Especial

por Rogério Coelho

A morte é a maior de todas as liberdades

 

Os supostamente “mortos” são invisíveis, mas não ausentes.


“O túmulo é um lugar de restituição onde tudo se reencontra, onde a alma recobra o Infinito e recupera a sua plenitude”. 
- Victor Hugo[1]


Com sua singular acuidade intelectual, Léon Denis observou[2]: “(...) o homem que chora a perda de seres caros, de que a morte o separou, procura antes de tudo uma prova da sobrevivência na manifestação dessas almas diletas ao seu coração, e que para ele também se sentem atraídas pelo amor. Uma palavra afetuosa, uma prova moral delas provenientes, farão muito mais para convencer que todos os fenômenos materiais.

────

> [O que fazer]
(1) Responda às perguntas a seguir com base no texto sobre a morte.
(a) Quem assina o texto?
(b) A quem é atribuída a frase que começa com "O túmulo é um lugar de restituição"?
(c) Segundo a frase logo abaixo do título, como são os supostamente "mortos"?
(2) Repita fielmente o trecho do texto sobre a morte que começa nas palavras "- Victor Hugo[1]" e termina depois de "os fenômenos materiais.".
(3) Reescreva de forma mais breve o parágrafo do texto sobre a morte que começa com "Com sua singular acuidade intelectual", mantendo seus fatos principais.

> [Dados fornecidos]
────

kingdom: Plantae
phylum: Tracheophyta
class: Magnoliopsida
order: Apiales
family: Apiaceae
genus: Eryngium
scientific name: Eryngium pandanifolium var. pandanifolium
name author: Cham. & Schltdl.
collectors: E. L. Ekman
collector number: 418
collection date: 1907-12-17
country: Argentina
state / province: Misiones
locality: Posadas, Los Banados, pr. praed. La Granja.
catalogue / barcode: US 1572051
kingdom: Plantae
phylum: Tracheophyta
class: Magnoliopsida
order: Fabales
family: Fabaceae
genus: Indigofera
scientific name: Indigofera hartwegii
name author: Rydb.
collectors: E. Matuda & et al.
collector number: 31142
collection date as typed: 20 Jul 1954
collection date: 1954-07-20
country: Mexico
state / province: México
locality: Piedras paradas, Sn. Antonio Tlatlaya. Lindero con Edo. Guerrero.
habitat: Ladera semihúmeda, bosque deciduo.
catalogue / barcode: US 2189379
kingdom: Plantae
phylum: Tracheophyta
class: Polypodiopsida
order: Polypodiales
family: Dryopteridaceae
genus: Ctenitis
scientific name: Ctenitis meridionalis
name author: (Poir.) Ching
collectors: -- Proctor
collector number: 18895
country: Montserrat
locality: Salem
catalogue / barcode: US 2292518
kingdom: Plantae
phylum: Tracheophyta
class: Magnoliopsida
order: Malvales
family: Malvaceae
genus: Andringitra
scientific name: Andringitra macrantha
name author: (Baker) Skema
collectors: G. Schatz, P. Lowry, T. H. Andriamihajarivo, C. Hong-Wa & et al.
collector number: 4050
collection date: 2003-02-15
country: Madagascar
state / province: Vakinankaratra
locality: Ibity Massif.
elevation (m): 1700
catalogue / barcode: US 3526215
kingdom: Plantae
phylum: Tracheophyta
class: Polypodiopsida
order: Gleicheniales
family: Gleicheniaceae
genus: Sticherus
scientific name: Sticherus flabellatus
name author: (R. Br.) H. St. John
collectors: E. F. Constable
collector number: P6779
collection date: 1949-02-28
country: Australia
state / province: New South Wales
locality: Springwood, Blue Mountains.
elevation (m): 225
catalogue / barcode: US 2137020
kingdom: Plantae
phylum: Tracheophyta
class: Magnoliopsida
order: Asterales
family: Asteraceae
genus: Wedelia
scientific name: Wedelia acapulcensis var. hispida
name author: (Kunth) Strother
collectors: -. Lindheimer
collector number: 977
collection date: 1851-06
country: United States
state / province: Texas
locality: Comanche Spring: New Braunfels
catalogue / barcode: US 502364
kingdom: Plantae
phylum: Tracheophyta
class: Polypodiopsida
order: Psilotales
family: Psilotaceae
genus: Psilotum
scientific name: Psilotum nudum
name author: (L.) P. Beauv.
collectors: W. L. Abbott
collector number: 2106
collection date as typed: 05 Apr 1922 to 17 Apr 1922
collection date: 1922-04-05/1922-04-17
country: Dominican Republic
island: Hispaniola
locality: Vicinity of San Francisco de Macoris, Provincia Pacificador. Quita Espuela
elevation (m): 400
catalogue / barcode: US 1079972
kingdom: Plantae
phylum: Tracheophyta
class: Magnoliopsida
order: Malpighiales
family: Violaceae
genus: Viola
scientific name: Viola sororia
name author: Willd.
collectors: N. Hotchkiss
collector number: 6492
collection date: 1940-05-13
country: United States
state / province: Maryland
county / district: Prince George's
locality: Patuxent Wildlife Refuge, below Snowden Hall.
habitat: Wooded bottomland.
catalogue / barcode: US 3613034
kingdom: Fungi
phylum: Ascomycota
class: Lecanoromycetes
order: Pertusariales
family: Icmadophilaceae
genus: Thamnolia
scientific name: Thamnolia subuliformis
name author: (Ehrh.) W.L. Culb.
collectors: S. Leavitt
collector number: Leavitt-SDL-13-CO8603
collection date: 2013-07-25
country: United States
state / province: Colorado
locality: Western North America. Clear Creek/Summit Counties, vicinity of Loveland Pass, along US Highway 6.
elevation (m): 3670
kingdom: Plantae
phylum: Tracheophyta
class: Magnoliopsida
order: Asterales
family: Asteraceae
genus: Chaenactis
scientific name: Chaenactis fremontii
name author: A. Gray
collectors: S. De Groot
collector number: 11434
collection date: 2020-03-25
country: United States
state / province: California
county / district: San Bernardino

────

> [Lista de soluções]
(1)
(a) Rogério Coelho.
(b) A Victor Hugo.
(c) Invisíveis, mas não ausentes.

(2)
- Victor Hugo[1]


Com sua singular acuidade intelectual, Léon Denis observou[2]: “(...) o homem que chora a perda de seres caros, de que a morte o separou, procura antes de tudo uma prova da sobrevivência na manifestação dessas almas diletas ao seu coração, e que para ele também se sentem atraídas pelo amor. Uma palavra afetuosa, uma prova moral delas provenientes, farão muito mais para convencer que todos os fenômenos materiais.

(3) Léon Denis observou que quem chora a perda de entes queridos separados pela morte busca, antes de tudo, uma prova de sua sobrevivência na manifestação dessas almas, que também se sentem atraídas a essa pessoa pelo amor. Uma palavra afetuosa ou uma prova moral vinda delas convence muito mais do que todos os fenômenos materiais.